早期であれば、内視鏡下切除など、開腹しないで済むものもあります。

治療の種類

大腸がんは、約50%以上が末端の直腸に20%がS状結腸に発生します。

肛門から約60センチの狭い範囲内に大半のガンが現れるので検査すれば簡単に発見でき、早期ならば90%以上が完治します。

他の臓器への転移率も胃がんなどに比べると格段に低いとされています。

問題は、いかに早期に発見するかで大腸がんは痛みや痒みも無いので見過ごされがちです。

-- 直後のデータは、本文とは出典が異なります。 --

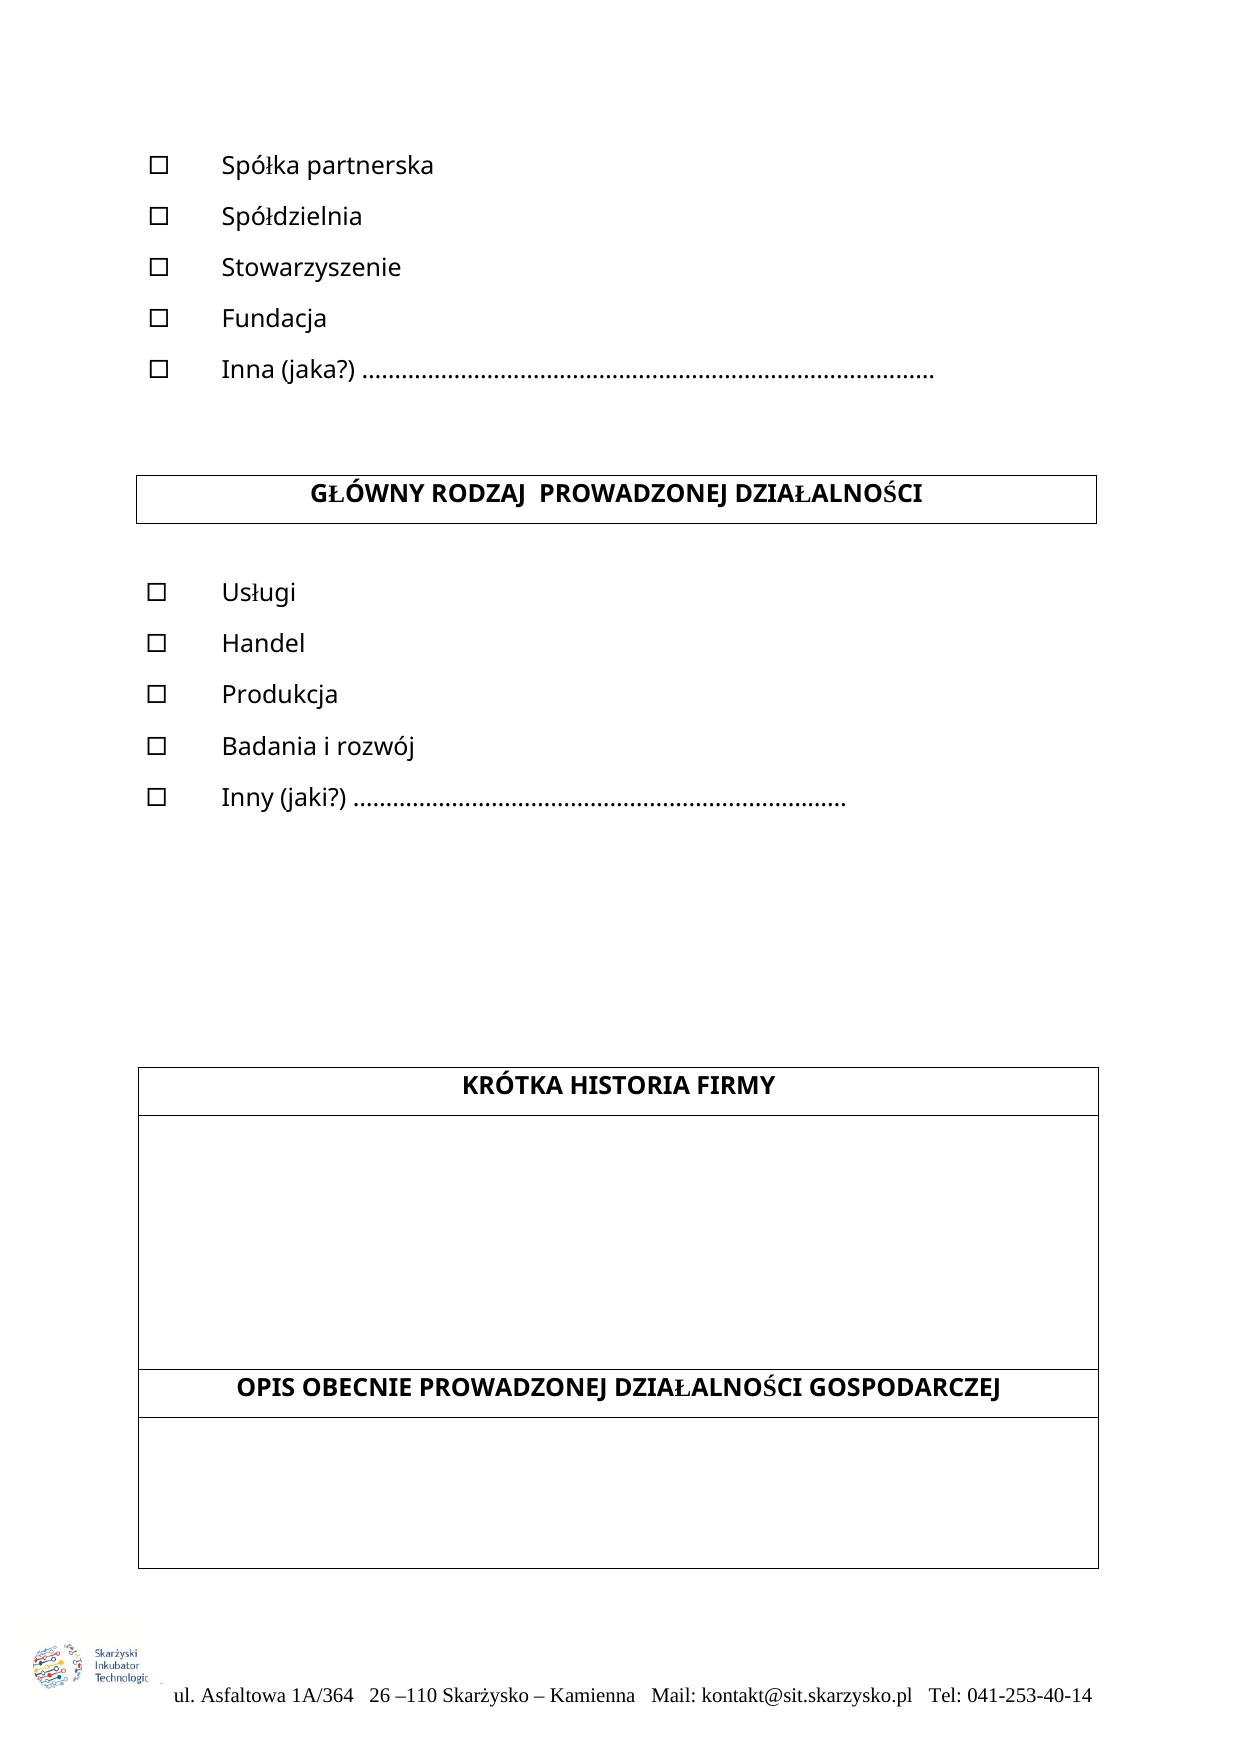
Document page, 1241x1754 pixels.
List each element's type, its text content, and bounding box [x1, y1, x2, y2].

list Produkcja [145, 677, 1093, 711]
table_cell [139, 1418, 1098, 1568]
table_cell [139, 1116, 1098, 1368]
list Spółka partnerska [148, 148, 1093, 182]
list Inna (jaka?) ……………………………………...…………………………………… [148, 352, 1093, 386]
picture [7, 1619, 184, 1706]
list Fundacja [148, 301, 1093, 335]
table_header KRÓTKA HISTORIA FIRMY [139, 1068, 1098, 1115]
list Handel [145, 626, 1093, 660]
list Usługi [145, 575, 1093, 609]
list Spółdzielnia [148, 199, 1093, 233]
table_cell OPIS OBECNIE PROWADZONEJ DZIAŁALNOŚCI GOSPODARCZEJ [139, 1370, 1098, 1417]
list Inny (jaki?) …………………………………………………...…………… [145, 779, 1093, 813]
list Badania i rozwój [145, 728, 1093, 762]
table_header GŁÓWNY RODZAJ PROWADZONEJ DZIAŁALNOŚCI [137, 476, 1096, 523]
list Stowarzyszenie [148, 250, 1093, 284]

便の外側に糸を引くような血がついていても軽い痔ぐらいに思い込んでしまう人が多いようです。

検査方法は、便の潜血反応を調べる方法が普及しています。

高脂肪、高タンパクの食事を好む人や血縁に大腸がん患者がいる人もこの検査を受けられることをお勧めします。

大腸がんは遺伝素因がかなり高く患者の3割は血縁に大腸がん患者がいるとされています。

潜血反応検査で陽性と出た場合は肛門からバリウムを入れてX線写真を撮り、内視鏡でがんかどうかを調べます。

陽性反応が出た人の内、大腸がんにかかっている確率は5~10%位とされ、がんと診断されたら入院そして手術になります。

ここ十数年で大腸がんの手術は急速に進歩して患者の8割は人工肛門をつけなくても病巣を切除できるようになりました。

ガンが治っても、手術の仕方によってはその後の生活に大きな差がでますので、どのような方法で手術を受けその後の生活がどう変わるかをしっかり調べておく必要があります。